__INFORMATION PROVIDED__.

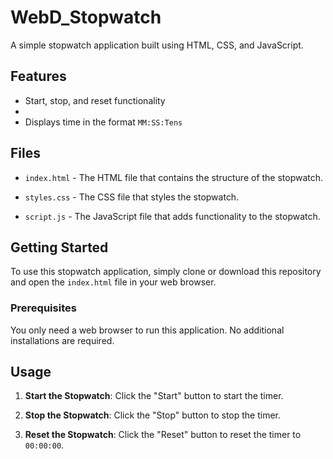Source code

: # WebD_Stopwatch
A simple stopwatch application built using HTML, CSS, and JavaScript.

## Features

- Start, stop, and reset functionality
- 
- Displays time in the format `MM:SS:Tens`

## Files

- `index.html` - The HTML file that contains the structure of the stopwatch.
  
- `styles.css` - The CSS file that styles the stopwatch.

- `script.js` - The JavaScript file that adds functionality to the stopwatch.

## Getting Started

To use this stopwatch application, simply clone or download this repository and open the `index.html` file in your web browser.

### Prerequisites

You only need a web browser to run this application. No additional installations are required.

## Usage

1. **Start the Stopwatch**: Click the "Start" button to start the timer.
   
2. **Stop the Stopwatch**: Click the "Stop" button to stop the timer.
 
3. **Reset the Stopwatch**: Click the "Reset" button to reset the timer to `00:00:00`.

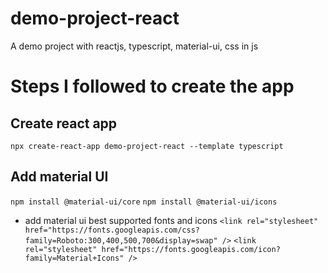 # demo-project-react
 A demo project with reactjs, typescript, material-ui, css in js

# Steps I followed to create the app
## Create react app
`npx create-react-app demo-project-react --template typescript`

## Add material UI
`npm install @material-ui/core`
`npm install @material-ui/icons`
- add material ui best supported fonts and icons
`<link rel="stylesheet" href="https://fonts.googleapis.com/css?family=Roboto:300,400,500,700&display=swap" />`
`<link rel="stylesheet" href="https://fonts.googleapis.com/icon?family=Material+Icons" />`
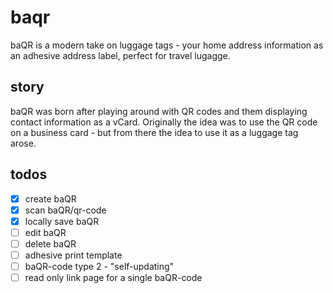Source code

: # baqr
baQR is a modern take on luggage tags - your home address information as an adhesive address label, perfect for travel lugagge.

## story
baQR was born after playing around with QR codes and them displaying contact information as a vCard. Originally the idea was to use the QR code on a business card - but from there the idea to use it as a luggage tag arose.

## todos
- [X] create baQR
- [X] scan baQR/qr-code
- [X] locally save baQR
- [ ] edit baQR
- [ ] delete baQR
- [ ] adhesive print template
- [ ] baQR-code type 2 - "self-updating"
- [ ] read only link page for a single baQR-code

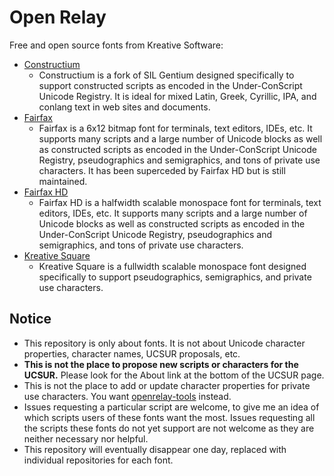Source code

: # Open Relay

Free and open source fonts from Kreative Software:

  * [Constructium](http://www.kreativekorp.com/software/fonts/constructium.shtml)
    * Constructium is a fork of SIL Gentium designed specifically to support constructed scripts as encoded in the Under-ConScript Unicode Registry. It is ideal for mixed Latin, Greek, Cyrillic, IPA, and conlang text in web sites and documents.
  * [Fairfax](http://www.kreativekorp.com/software/fonts/fairfax.shtml)
    * Fairfax is a 6x12 bitmap font for terminals, text editors, IDEs, etc. It supports many scripts and a large number of Unicode blocks as well as constructed scripts as encoded in the Under-ConScript Unicode Registry, pseudographics and semigraphics, and tons of private use characters. It has been superceded by Fairfax HD but is still maintained.
  * [Fairfax HD](http://www.kreativekorp.com/software/fonts/fairfaxhd.shtml)
    * Fairfax HD is a halfwidth scalable monospace font for terminals, text editors, IDEs, etc. It supports many scripts and a large number of Unicode blocks as well as constructed scripts as encoded in the Under-ConScript Unicode Registry, pseudographics and semigraphics, and tons of private use characters.
  * [Kreative Square](http://www.kreativekorp.com/software/fonts/ksquare.shtml)
    * Kreative Square is a fullwidth scalable monospace font designed specifically to support pseudographics, semigraphics, and private use characters.

## Notice

* This repository is only about fonts. It is not about Unicode character properties, character names, UCSUR proposals, etc.
* **This is not the place to propose new scripts or characters for the UCSUR.** Please look for the About link at the bottom of the UCSUR page.
* This is not the place to add or update character properties for private use characters. You want [openrelay-tools](https://github.com/kreativekorp/openrelay-tools) instead.
* Issues requesting a particular script are welcome, to give me an idea of which scripts users of these fonts want the most. Issues requesting all the scripts these fonts do not yet support are not welcome as they are neither necessary nor helpful.
* This repository will eventually disappear one day, replaced with individual repositories for each font.
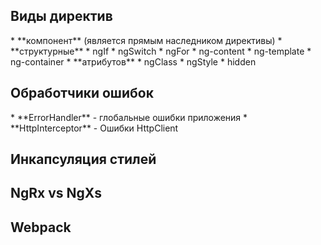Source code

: <h2>Виды директив</h2>
* **компонент** (является прямым наследником директивы)
* **структурные**
  * ngIf
  * ngSwitch
  * ngFor
  * ng-content
  * ng-template
  * ng-container
* **атрибутов**
  * ngClass
  * ngStyle
  * hidden

<h2>Обработчики ошибок</h2>
* **ErrorHandler** - глобальные ошибки приложения
* **HttpInterceptor** - Ошибки HttpClient

<h2>Инкапсуляция стилей</h2>


<h2>NgRx vs NgXs</h2>

<h2>Webpack</h2>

__PROBLEM DETAILS__.
Reproduce all of the lines above word for word, leaving out the pictures.

__FINISHED TASK__.
Source code

: # WebD_Stopwatch
A simple stopwatch application built using HTML, CSS, and JavaScript.

## Features

- Start, stop, and reset functionality
- 
- Displays time in the format `MM:SS:Tens`

## Files

- `index.html` - The HTML file that contains the structure of the stopwatch.
  
- `styles.css` - The CSS file that styles the stopwatch.

- `script.js` - The JavaScript file that adds functionality to the stopwatch.

## Getting Started

To use this stopwatch application, simply clone or download this repository and open the `index.html` file in your web browser.

### Prerequisites

You only need a web browser to run this application. No additional installations are required.

## Usage

1. **Start the Stopwatch**: Click the "Start" button to start the timer.
   
2. **Stop the Stopwatch**: Click the "Stop" button to stop the timer.
 
3. **Reset the Stopwatch**: Click the "Reset" button to reset the timer to `00:00:00`.

 # demo-project-react
 A demo project with reactjs, typescript, material-ui, css in js

# Steps I followed to create the app
## Create react app
`npx create-react-app demo-project-react --template typescript`

## Add material UI
`npm install @material-ui/core`
`npm install @material-ui/icons`
- add material ui best supported fonts and icons
`<link rel="stylesheet" href="https://fonts.googleapis.com/css?family=Roboto:300,400,500,700&display=swap" />`
`<link rel="stylesheet" href="https://fonts.googleapis.com/icon?family=Material+Icons" />`
Source code

: # baqr
baQR is a modern take on luggage tags - your home address information as an adhesive address label, perfect for travel lugagge.

## story
baQR was born after playing around with QR codes and them displaying contact information as a vCard. Originally the idea was to use the QR code on a business card - but from there the idea to use it as a luggage tag arose.

## todos
- [X] create baQR
- [X] scan baQR/qr-code
- [X] locally save baQR
- [ ] edit baQR
- [ ] delete baQR
- [ ] adhesive print template
- [ ] baQR-code type 2 - "self-updating"
- [ ] read only link page for a single baQR-code

Source code

: # Open Relay

Free and open source fonts from Kreative Software:

  * [Constructium](http://www.kreativekorp.com/software/fonts/constructium.shtml)
    * Constructium is a fork of SIL Gentium designed specifically to support constructed scripts as encoded in the Under-ConScript Unicode Registry. It is ideal for mixed Latin, Greek, Cyrillic, IPA, and conlang text in web sites and documents.
  * [Fairfax](http://www.kreativekorp.com/software/fonts/fairfax.shtml)
    * Fairfax is a 6x12 bitmap font for terminals, text editors, IDEs, etc. It supports many scripts and a large number of Unicode blocks as well as constructed scripts as encoded in the Under-ConScript Unicode Registry, pseudographics and semigraphics, and tons of private use characters. It has been superceded by Fairfax HD but is still maintained.
  * [Fairfax HD](http://www.kreativekorp.com/software/fonts/fairfaxhd.shtml)
    * Fairfax HD is a halfwidth scalable monospace font for terminals, text editors, IDEs, etc. It supports many scripts and a large number of Unicode blocks as well as constructed scripts as encoded in the Under-ConScript Unicode Registry, pseudographics and semigraphics, and tons of private use characters.
  * [Kreative Square](http://www.kreativekorp.com/software/fonts/ksquare.shtml)
    * Kreative Square is a fullwidth scalable monospace font designed specifically to support pseudographics, semigraphics, and private use characters.

## Notice

* This repository is only about fonts. It is not about Unicode character properties, character names, UCSUR proposals, etc.
* **This is not the place to propose new scripts or characters for the UCSUR.** Please look for the About link at the bottom of the UCSUR page.
* This is not the place to add or update character properties for private use characters. You want [openrelay-tools](https://github.com/kreativekorp/openrelay-tools) instead.
* Issues requesting a particular script are welcome, to give me an idea of which scripts users of these fonts want the most. Issues requesting all the scripts these fonts do not yet support are not welcome as they are neither necessary nor helpful.
* This repository will eventually disappear one day, replaced with individual repositories for each font.
Source code

: <h2>Виды директив</h2>
* **компонент** (является прямым наследником директивы)
* **структурные**
  * ngIf
  * ngSwitch
  * ngFor
  * ng-content
  * ng-template
  * ng-container
* **атрибутов**
  * ngClass
  * ngStyle
  * hidden

<h2>Обработчики ошибок</h2>
* **ErrorHandler** - глобальные ошибки приложения
* **HttpInterceptor** - Ошибки HttpClient

<h2>Инкапсуляция стилей</h2>


<h2>NgRx vs NgXs</h2>

<h2>Webpack</h2>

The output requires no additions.